„Ich hätt’s gut gefunden, wenn die uns Nachbarn mal eingeladen hätten“, sagt Gerd Glanze. Der grauhaarige Souvenirverkäufer steht in seiner kleinen, mit Graffiti besprühten Bude an der East-Side-Gallery und wartet auf Mauer-Touristen. Der Nachbar, von dem er spricht, heißt Anschutz Entertainment Group und hat vor einem halben Jahr auf der anderen Seite der Mühlenstraße die O2 World eröffnet – Berlins neue Megahalle mit Platz für bis zu 17.000 Zuschauer. Nicht nur im Vergleich zu Glanzes Souvenirbude spielt das 165 Millionen Euro teure Gebäude in einer für Friedrichshain-Kreuzberger Verhältnisse bislang unbekannten Liga. Auch sportlich sorgt das Ufo für eine neue Dimension.

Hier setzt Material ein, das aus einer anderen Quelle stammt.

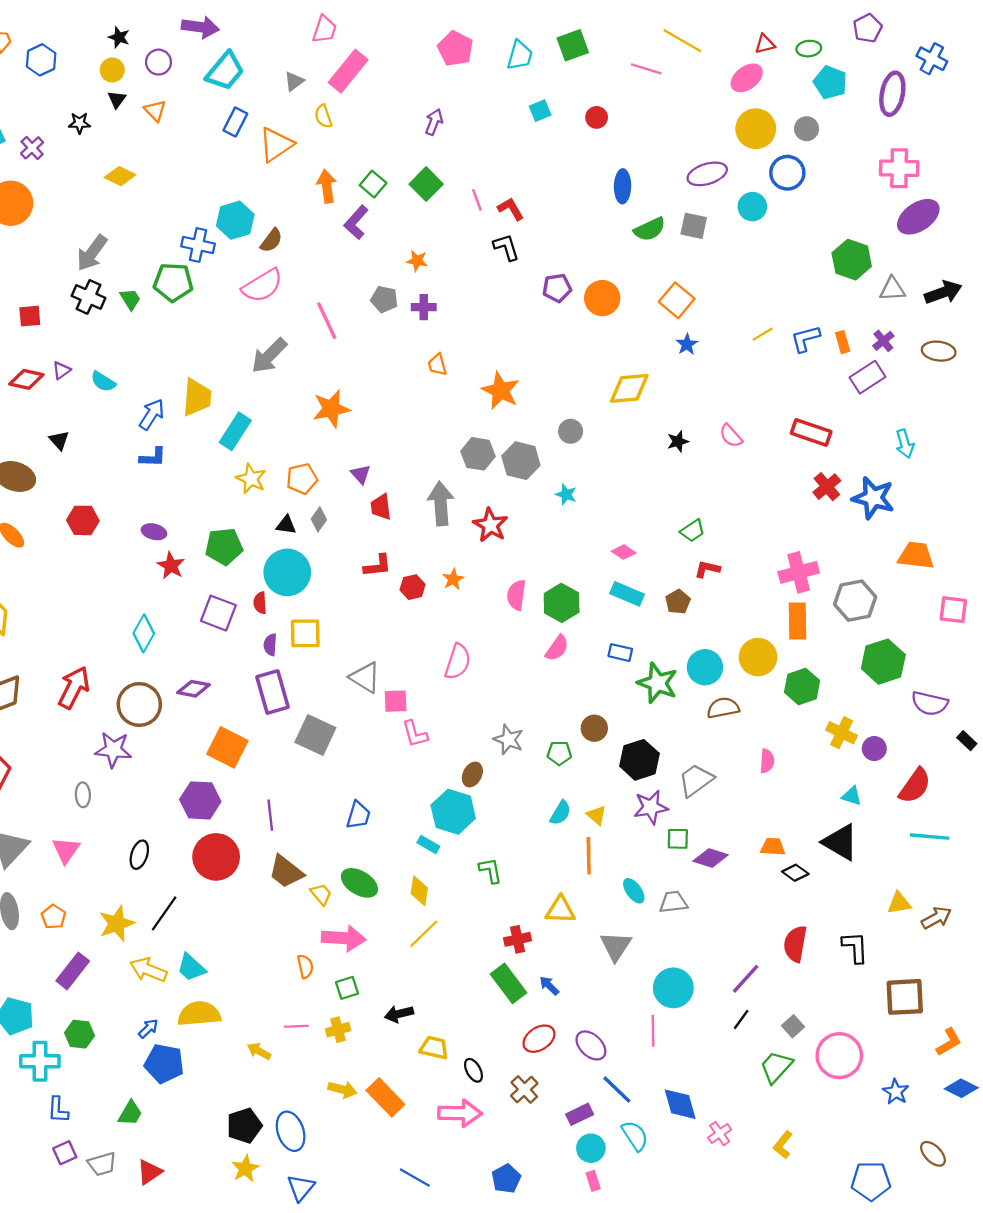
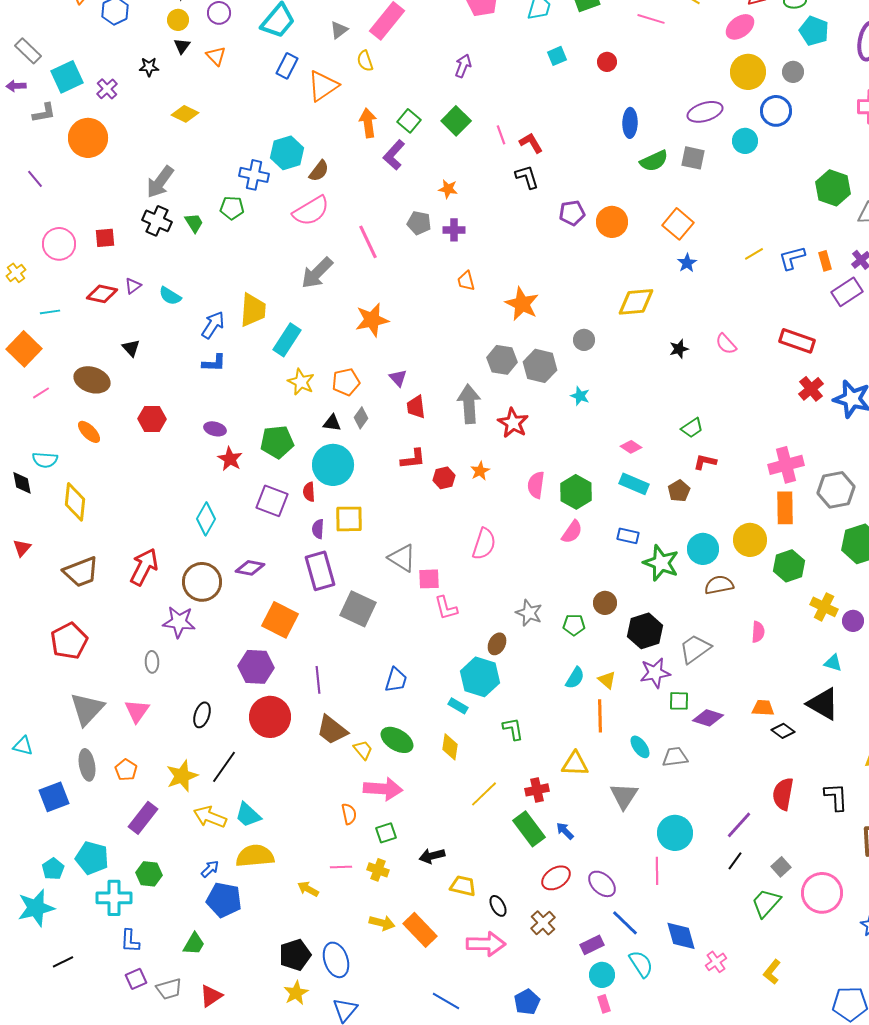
green pentagon: (173, 282) -> (232, 208), size x0.7
yellow line: (424, 934) -> (484, 794), moved
yellow cross: (338, 1030) -> (378, 870), turned 35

Wer die Eisbären in der O2 World sehen will, muss sich inzwischen am besten langfristig orientieren. Die letzte Partie vor den am Donnerstag beginnenden Play-offs in der Deutschen Eishockey-Liga (DEL) gegen Frankfurt war seit mehr als zwei Wochen ausverkauft. Die Eisbären sind mit dem Umzug in die neue Arena zu einem echten Zuschauermagneten geworden. Und mehr als das. „Wir sind Berlins Team“, sagt Geschäftsführer Billy Flynn. Früher, da war der EHC vor allem die Mannschaft aus und für Hohenschönhausen. Im kleinen, antiquierten Wellblechpalast (4695 Zuschauer) spielten die Berliner vor ihrem Stammpublikum und kamen nie von ihrem Kiezclub-Image los. In der neuen Wirkungsstätte locken die Eisbären pro Spiel gut 14.000 Zuschauer an.
Mit dem Umzug gelang der Sprung in die Mitte der Stadt aber nicht nur geografisch. Wo sich einst auf den Rängen fast nur Publikum aus dem Osten der Stadt tummelte, sitzen nun auch viele Gäste aus dem Westteil Berlins. „Wir lagen zuletzt bei einem Verhältnis von 60 Ost zu 40 West“, sagt Flynn. Auch für die Basketballer von Alba Berlin hat sich der Wechsel von der Max-Schmeling-Halle in die O2 World gelohnt. Die Zuschauerzahl in dieser Saison liegt bei durchschnittlich 10.503 – das sind 48 Prozent mehr als in der letzten Saison. Die Halle ist damit immerhin zur 71 Prozent ausgelastet.
Veranstaltungsriese im Niemandsland
Während die Rechnung für die Anschutz-Gruppe nach Bekunden ihres Europa-Chefs Detlef Kornett also sowohl sportlich als auch wirtschaftlich aufgegangen ist, wirkt die Anbindung an die Umgebung noch reichlich sporadisch. Die Distanz zu den Nachbarn manifestiert sich auch räumlich. Denn noch ist der Veranstaltungsriese ein Solitär inmitten von Parkplätzen und provisorisch angelegten Rasenflächen. Die Dimensionen der 160 Meter breiten, 130 Meter langen und 35 Meter hohen Arena wirken durch den leeren Raum besonders wuchtig. Das soll sich noch in diesem Jahr ändern.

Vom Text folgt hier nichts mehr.